What needs to be done: Rewrite the data below, substituting "discriminator" for every occurrence of "disambiguator" and leaving everything else unchanged.
--- Extracted records Enclosed Below ---
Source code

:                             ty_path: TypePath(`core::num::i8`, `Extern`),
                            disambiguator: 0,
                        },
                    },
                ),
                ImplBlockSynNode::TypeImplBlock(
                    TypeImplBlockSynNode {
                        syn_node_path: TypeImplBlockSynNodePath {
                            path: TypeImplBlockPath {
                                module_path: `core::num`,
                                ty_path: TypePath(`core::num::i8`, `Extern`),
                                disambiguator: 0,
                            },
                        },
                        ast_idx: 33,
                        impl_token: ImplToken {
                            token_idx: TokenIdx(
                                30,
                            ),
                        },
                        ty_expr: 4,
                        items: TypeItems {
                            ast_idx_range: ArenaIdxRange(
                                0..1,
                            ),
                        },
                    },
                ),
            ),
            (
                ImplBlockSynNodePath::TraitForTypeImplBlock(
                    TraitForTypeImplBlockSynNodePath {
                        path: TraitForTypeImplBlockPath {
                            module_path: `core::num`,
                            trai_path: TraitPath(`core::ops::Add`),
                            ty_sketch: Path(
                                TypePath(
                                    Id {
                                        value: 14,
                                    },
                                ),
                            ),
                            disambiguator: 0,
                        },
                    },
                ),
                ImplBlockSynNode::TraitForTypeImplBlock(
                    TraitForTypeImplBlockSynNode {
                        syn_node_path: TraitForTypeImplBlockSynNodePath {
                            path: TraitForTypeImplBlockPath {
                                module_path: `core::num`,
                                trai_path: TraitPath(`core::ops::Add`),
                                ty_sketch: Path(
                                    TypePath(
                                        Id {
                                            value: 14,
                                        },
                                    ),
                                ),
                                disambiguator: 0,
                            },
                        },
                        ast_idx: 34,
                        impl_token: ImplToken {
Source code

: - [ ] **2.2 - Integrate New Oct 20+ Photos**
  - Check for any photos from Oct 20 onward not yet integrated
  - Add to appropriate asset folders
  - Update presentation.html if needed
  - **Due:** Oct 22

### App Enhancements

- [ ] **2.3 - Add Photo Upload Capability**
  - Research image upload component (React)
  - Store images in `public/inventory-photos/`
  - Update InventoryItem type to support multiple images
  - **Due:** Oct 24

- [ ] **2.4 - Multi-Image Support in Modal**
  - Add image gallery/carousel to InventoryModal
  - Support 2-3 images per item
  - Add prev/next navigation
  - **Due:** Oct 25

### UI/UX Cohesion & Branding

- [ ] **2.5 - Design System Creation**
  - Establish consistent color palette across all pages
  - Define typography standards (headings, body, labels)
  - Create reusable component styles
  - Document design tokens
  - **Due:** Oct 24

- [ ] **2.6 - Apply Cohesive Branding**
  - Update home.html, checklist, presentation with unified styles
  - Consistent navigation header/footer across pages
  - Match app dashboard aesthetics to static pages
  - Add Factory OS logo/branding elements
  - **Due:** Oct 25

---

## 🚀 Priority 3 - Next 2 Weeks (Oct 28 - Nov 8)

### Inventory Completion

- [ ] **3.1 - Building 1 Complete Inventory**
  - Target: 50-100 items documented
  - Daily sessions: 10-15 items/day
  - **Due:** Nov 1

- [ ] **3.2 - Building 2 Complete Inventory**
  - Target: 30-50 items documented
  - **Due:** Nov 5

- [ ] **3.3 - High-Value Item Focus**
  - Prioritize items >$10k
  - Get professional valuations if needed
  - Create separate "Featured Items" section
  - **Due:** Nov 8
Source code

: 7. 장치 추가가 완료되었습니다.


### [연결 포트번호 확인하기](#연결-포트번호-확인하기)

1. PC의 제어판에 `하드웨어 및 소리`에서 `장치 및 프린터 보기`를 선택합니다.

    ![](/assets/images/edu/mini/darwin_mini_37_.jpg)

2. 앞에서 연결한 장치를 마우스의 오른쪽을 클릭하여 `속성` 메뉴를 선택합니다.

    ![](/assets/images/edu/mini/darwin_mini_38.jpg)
--- End of Enclosed Extracted records ---
Task result:
Source code

:                             ty_path: TypePath(`core::num::i8`, `Extern`),
                            discriminator: 0,
                        },
                    },
                ),
                ImplBlockSynNode::TypeImplBlock(
                    TypeImplBlockSynNode {
                        syn_node_path: TypeImplBlockSynNodePath {
                            path: TypeImplBlockPath {
                                module_path: `core::num`,
                                ty_path: TypePath(`core::num::i8`, `Extern`),
                                discriminator: 0,
                            },
                        },
                        ast_idx: 33,
                        impl_token: ImplToken {
                            token_idx: TokenIdx(
                                30,
                            ),
                        },
                        ty_expr: 4,
                        items: TypeItems {
                            ast_idx_range: ArenaIdxRange(
                                0..1,
                            ),
                        },
                    },
                ),
            ),
            (
                ImplBlockSynNodePath::TraitForTypeImplBlock(
                    TraitForTypeImplBlockSynNodePath {
                        path: TraitForTypeImplBlockPath {
                            module_path: `core::num`,
                            trai_path: TraitPath(`core::ops::Add`),
                            ty_sketch: Path(
                                TypePath(
                                    Id {
                                        value: 14,
                                    },
                                ),
                            ),
                            discriminator: 0,
                        },
                    },
                ),
                ImplBlockSynNode::TraitForTypeImplBlock(
                    TraitForTypeImplBlockSynNode {
                        syn_node_path: TraitForTypeImplBlockSynNodePath {
                            path: TraitForTypeImplBlockPath {
                                module_path: `core::num`,
                                trai_path: TraitPath(`core::ops::Add`),
                                ty_sketch: Path(
                                    TypePath(
                                        Id {
                                            value: 14,
                                        },
                                    ),
                                ),
                                discriminator: 0,
                            },
                        },
                        ast_idx: 34,
                        impl_token: ImplToken {
Source code

: - [ ] **2.2 - Integrate New Oct 20+ Photos**
  - Check for any photos from Oct 20 onward not yet integrated
  - Add to appropriate asset folders
  - Update presentation.html if needed
  - **Due:** Oct 22

### App Enhancements

- [ ] **2.3 - Add Photo Upload Capability**
  - Research image upload component (React)
  - Store images in `public/inventory-photos/`
  - Update InventoryItem type to support multiple images
  - **Due:** Oct 24

- [ ] **2.4 - Multi-Image Support in Modal**
  - Add image gallery/carousel to InventoryModal
  - Support 2-3 images per item
  - Add prev/next navigation
  - **Due:** Oct 25

### UI/UX Cohesion & Branding

- [ ] **2.5 - Design System Creation**
  - Establish consistent color palette across all pages
  - Define typography standards (headings, body, labels)
  - Create reusable component styles
  - Document design tokens
  - **Due:** Oct 24

- [ ] **2.6 - Apply Cohesive Branding**
  - Update home.html, checklist, presentation with unified styles
  - Consistent navigation header/footer across pages
  - Match app dashboard aesthetics to static pages
  - Add Factory OS logo/branding elements
  - **Due:** Oct 25

---

## 🚀 Priority 3 - Next 2 Weeks (Oct 28 - Nov 8)

### Inventory Completion

- [ ] **3.1 - Building 1 Complete Inventory**
  - Target: 50-100 items documented
  - Daily sessions: 10-15 items/day
  - **Due:** Nov 1

- [ ] **3.2 - Building 2 Complete Inventory**
  - Target: 30-50 items documented
  - **Due:** Nov 5

- [ ] **3.3 - High-Value Item Focus**
  - Prioritize items >$10k
  - Get professional valuations if needed
  - Create separate "Featured Items" section
  - **Due:** Nov 8
Source code

: 7. 장치 추가가 완료되었습니다.


### [연결 포트번호 확인하기](#연결-포트번호-확인하기)

1. PC의 제어판에 `하드웨어 및 소리`에서 `장치 및 프린터 보기`를 선택합니다.

    ![](/assets/images/edu/mini/darwin_mini_37_.jpg)

2. 앞에서 연결한 장치를 마우스의 오른쪽을 클릭하여 `속성` 메뉴를 선택합니다.

    ![](/assets/images/edu/mini/darwin_mini_38.jpg)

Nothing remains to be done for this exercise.